BRANO ESTRATTO:
◆ ◆ ◆ ◆

Nel 1955 e nel 1957 proseguì il suo “culto” della lingua e della letteratura francese, insegnandole in un collegio a Treviglio (Bergamo). La sua poesia “Suite per A.” fu connessa a quell’esperienza e le valse nel 1958 il Premio “Lerici”. In questo stesso anno, con ben due lustri di fidanzamento alle spalle, sposò Elémire Zolla (Torino, 9 luglio 1926 – Montepulciano, 29 maggio 2002), scrittore, filosofo e storico delle religioni, appassionato di dottrine esoteriche nonché studioso di mistica occidentale e orientale. Ma il matrimonio, privo degli impeti dell’inizio rapporto, naufragò in breve e nel 1960 si sciolse.

◆ ◆ ◆ ◆

DATI FORNITI:

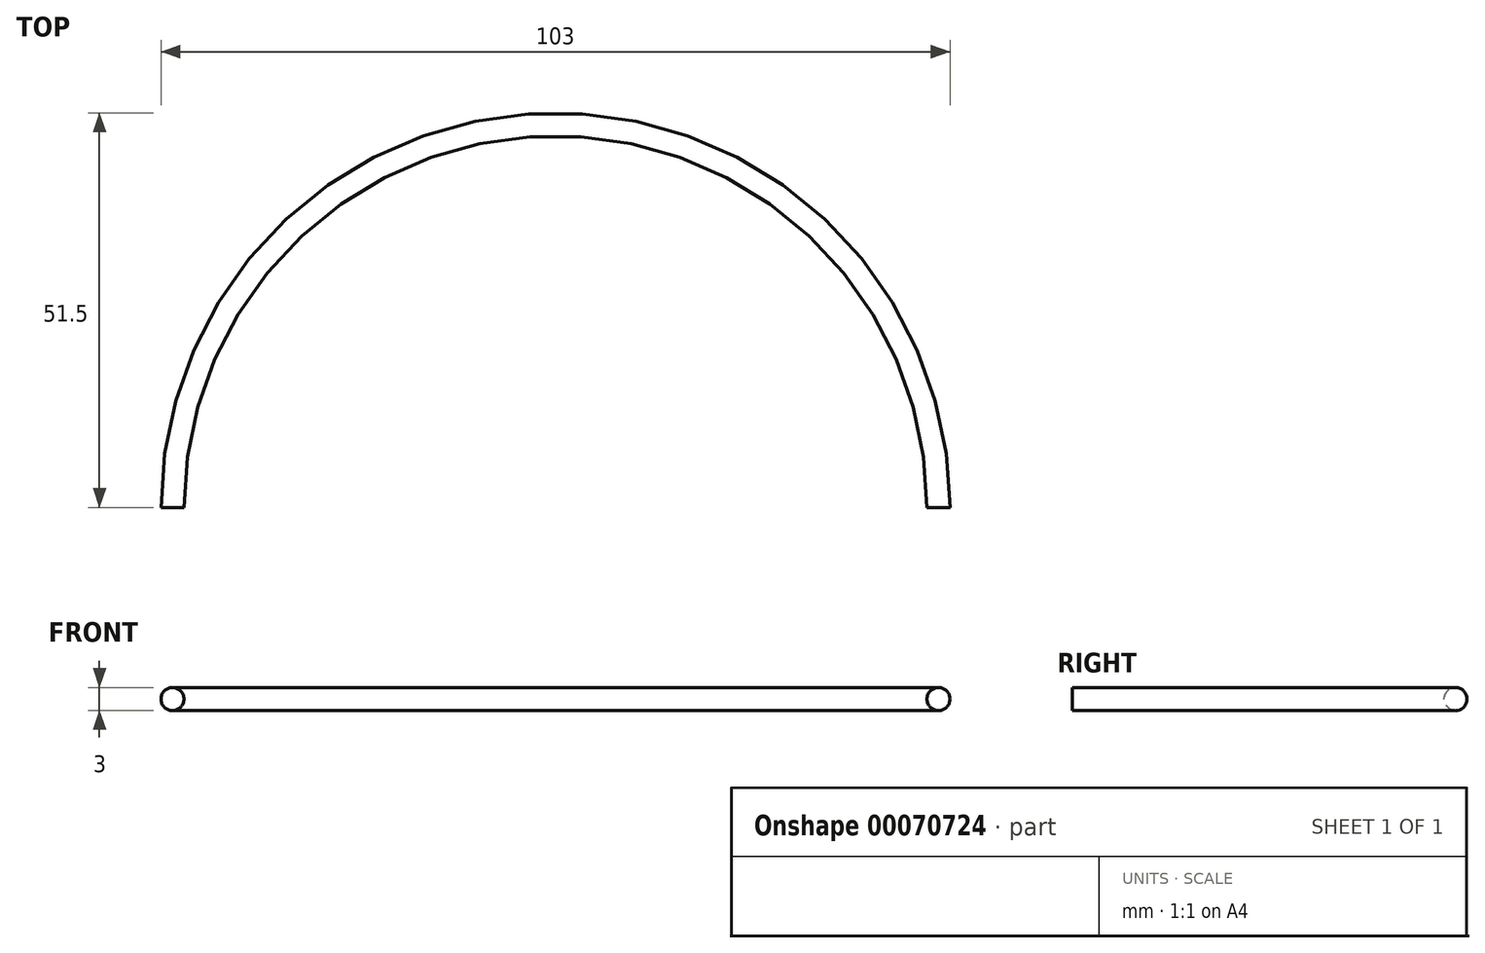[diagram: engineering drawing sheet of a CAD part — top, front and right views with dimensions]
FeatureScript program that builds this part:
annotation { "Feature Type Name" : "Feature", "Feature Type Description" : "" }
export const myFeature = defineFeature(function(context is Context, id is Id, definition is map)
    precondition{}
    {
        {
            var Q0;
            Q0=qCreatedBy(makeId("Top.planeOp"),FACE);
            var sketch = newSketch(context, id + "F0", { "sketchPlane" : qUnion([Q0])});
            skArc(sketch, "E0", {"start": v(-50, 0) * mm, "mid": v(0, 50) * mm, "end": v(50, 0) * mm});
            skSolve(sketch);
        }
        {
            var Q0;
            Q0=qCreatedBy(makeId("Front.planeOp"),FACE);
            var sketch = newSketch(context, id + "F1", { "sketchPlane" : qUnion([Q0])});
            skCircle(sketch, "E1", {"center": v(-50, 0) * mm, "radius": 1.5 * mm});
            skSolve(sketch);
        }
        {
            var Q0;
            Q0=makeQuery(id+"F1.imprint","IMPRINT",FACE,{"disambiguationData":[TD([[makeQuery(id+"F1.imprint","IMPRINT",EDGE,{"derivedFrom":sQuery(id+"F1.wireOp",EDGE,"E1")}),1.0]])]});
            var Q1;
            Q1=sQuery(id+"F0.wireOp",EDGE,"E0");
            sweep(context, id + "F2", {"profiles" : qUnion([Q0]), "path" : qUnion([Q1])});
        }
    });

◆ ◆ ◆ ◆

OBIETTIVO DICHIARATO: Trascrivi dal brano estratto il passo che comincia con "Nel 1955 e nel" e termina con "1960 si sciolse.".

RISPOSTA AL COMPITO:
Nel 1955 e nel 1957 proseguì il suo “culto” della lingua e della letteratura francese, insegnandole in un collegio a Treviglio (Bergamo). La sua poesia “Suite per A.” fu connessa a quell’esperienza e le valse nel 1958 il Premio “Lerici”. In questo stesso anno, con ben due lustri di fidanzamento alle spalle, sposò Elémire Zolla (Torino, 9 luglio 1926 – Montepulciano, 29 maggio 2002), scrittore, filosofo e storico delle religioni, appassionato di dottrine esoteriche nonché studioso di mistica occidentale e orientale. Ma il matrimonio, privo degli impeti dell’inizio rapporto, naufragò in breve e nel 1960 si sciolse.